High CPU Usage Issue in TiKV Node Unified Read Pool

translator_bot · June 21, 2024, 10:32am

Note:
This topic has been translated from a Chinese forum by GPT and might contain errors.

Original topic: tikv 节点 unified read pool CPU轮流高问题

| username: 小老板努力变强

[TiDB Usage Environment] Production Environment
[TiDB Version] v6.5.3
[Reproduction Path]
[Encountered Problem: Phenomenon and Impact]
After upgrading from v5.1.4 to v6.5.3, the query tasks in the early morning have high latency. Both the slow query logs and monitoring show that the CPU of the unified read pool in TiKV is fully utilized. However, not all TiKV instances experience high CPU usage simultaneously; instead, it occasionally spikes on certain machines.

[Resource Configuration] Go to TiDB Dashboard - Cluster Info - Hosts and take a screenshot of this page

Restart TiKV, ignoring resource usage for now.
[Attachments: Screenshots/Logs/Monitoring]

KV nodes take turns with high CPU usage.

Coprocessor

The unified read pool is configured with 12 threads, all of which are fully utilized.

The SQL statement has been confirmed to use the index in the execution plan. It returns quickly during working hours, but it gets stuck for a long time when running tasks in the early morning. The analyze table command was executed on 12/13, and TiKV was reloaded on 12/13 to see if there is any improvement on the early morning of 12/14.

translator_bot · June 21, 2024, 10:32am

| username: WalterWj | Original post link

Open the dashboard and check the top SQL during that period to see what the top SQL for this node is. It looks like a read hotspot.

translator_bot · June 21, 2024, 10:32am

| username: 裤衩儿飞上天 | Original post link

Was there any batch processing during that time period? Check the disk I/O.

translator_bot · June 21, 2024, 10:32am

| username: 小龙虾爱大龙虾 | Original post link

That’s it, just optimize the SQL.

translator_bot · June 21, 2024, 10:32am

| username: dba远航 | Original post link

Check the LEADER of TIKV, it might be unbalanced or there might be a query hotspot causing the issue.

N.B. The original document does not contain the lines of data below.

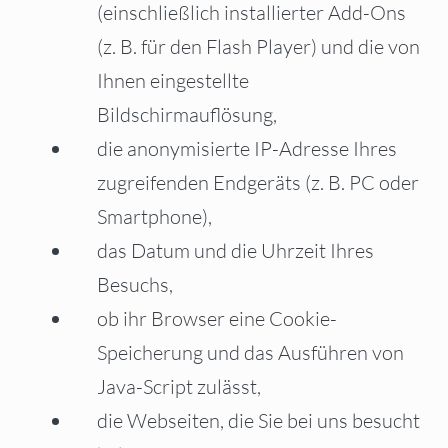
(einschließlich installierter Add-Ons
(z. B. für den Flash Player) und die von
Ihnen eingestellte
Bildschirmauflösung,
die anonymisierte IP-Adresse Ihres
zugreifenden Endgeräts (z. B. PC oder
Smartphone),
das Datum und die Uhrzeit Ihres
Besuchs,
ob ihr Browser eine Cookie-
Speicherung und das Ausführen von
Java-Script zulässt,
die Webseiten, die Sie bei uns besucht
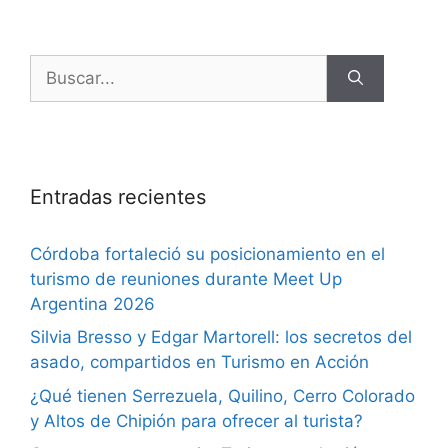
Entradas recientes
Córdoba fortaleció su posicionamiento en el
turismo de reuniones durante Meet Up
Argentina 2026
Silvia Bresso y Edgar Martorell: los secretos del
asado, compartidos en Turismo en Acción
¿Qué tienen Serrezuela, Quilino, Cerro Colorado
y Altos de Chipión para ofrecer al turista?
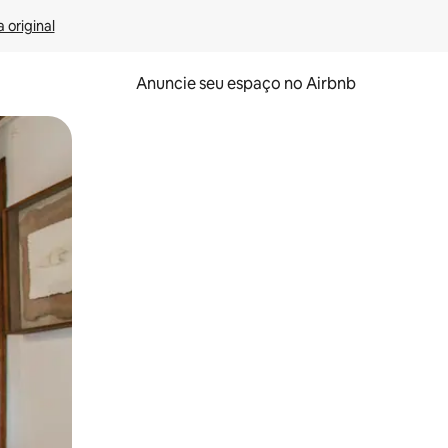
 original
Anuncie seu espaço no Airbnb
 deslizando o dedo na tela.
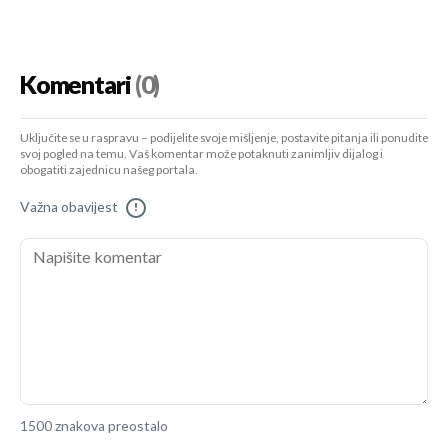
Komentari
(0)
Uključite se u raspravu – podijelite svoje mišljenje, postavite pitanja ili ponudite
svoj pogled na temu. Vaš komentar može potaknuti zanimljiv dijalog i
obogatiti zajednicu našeg portala.
Važna obavijest
!
1500 znakova preostalo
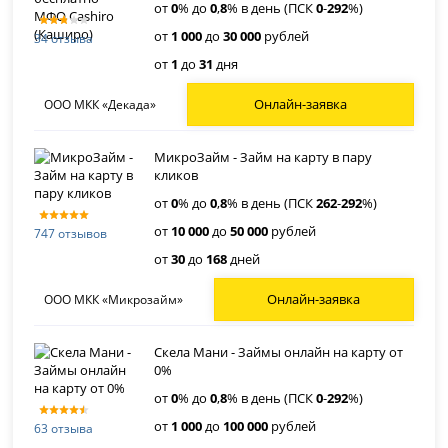
от
0
% до
0
,
8
% в день (ПСК
0
-
292
%)
от
1 000
до
30 000
рублей
34 отзыва
от
1
до
31
дня
Онлайн-заявка
ООО МКК «Декада»
МикроЗайм - Займ на карту в пару
кликов
от
0
% до
0
,
8
% в день (ПСК
262
-
292
%)
от
10 000
до
50 000
рублей
747 отзывов
от
30
до
168
дней
Онлайн-заявка
ООО МКК «Микрозайм»
Скела Мани - Займы онлайн на карту от
0%
от
0
% до
0
,
8
% в день (ПСК
0
-
292
%)
от
1 000
до
100 000
рублей
63 отзыва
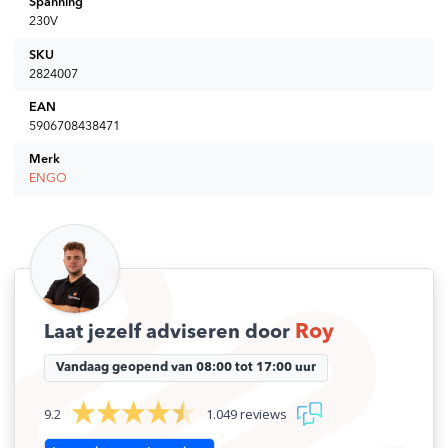
Spanning
230V
Hiermee kan de ECB8-24 strip worden gevoed samen met
12 actuators en 8 temperatuurregelaars.
SKU
2824007
EAN
5906708438471
Merk
ENGO
Roy
Laat jezelf adviseren door
Vandaag geopend van 08:00 tot 17:00 uur
9.2
1.049 reviews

translator_bot · June 21, 2024, 10:32am

| username: 饭光小团 | Original post link

PS: The original poster and I are in the same department. Last night, we enabled the readpool.unified.auto-adjust-pool-size switch, and the performance improved significantly. Our analysis suggests that this is because the SQL queries are mostly concurrent and identical:

SELECT `t1`.`id`, `t1`.`ber`, `t1`.`type` FROM `ber` AS `t1` WHERE (`t1`.`id` > 6379887) ORDER BY `t1`.`id` LIMIT 1000;

Therefore, they should all be executed on the same KV, leading to a hotspot issue. Today, we are setting up Follower Read to see if it can alleviate the problem.

translator_bot · June 21, 2024, 10:32am

| username: 有猫万事足 | Original post link

tidb7.5.
I tried the following on a partitioned table with 180 million rows:

WHERE (t1.id > 6379887) ORDER BY t1.id LIMIT 1000

The execution plan is as shown above, and the speed is quite fast. It shouldn’t cause a large-scale scan on TiKV, which would lead to the unified read pool CPU being fully utilized.

I feel that if your SQL execution is slow or scans a lot of data, it might still be an issue with the execution plan.

translator_bot · June 21, 2024, 10:32am

| username: 饭光小团 | Original post link

There is no problem just looking at the execution plan. During the time when the issue occurred, we also saw this execution plan.

translator_bot · June 21, 2024, 10:32am

| username: 小龙虾爱大龙虾 | Original post link

You can’t just make guesses. Go to the slow query log and look for the SQL statements with a high number of key scans around the time of the issue.

translator_bot · June 21, 2024, 10:32am

| username: h5n1 | Original post link

Check the TPS and QPS for that time period.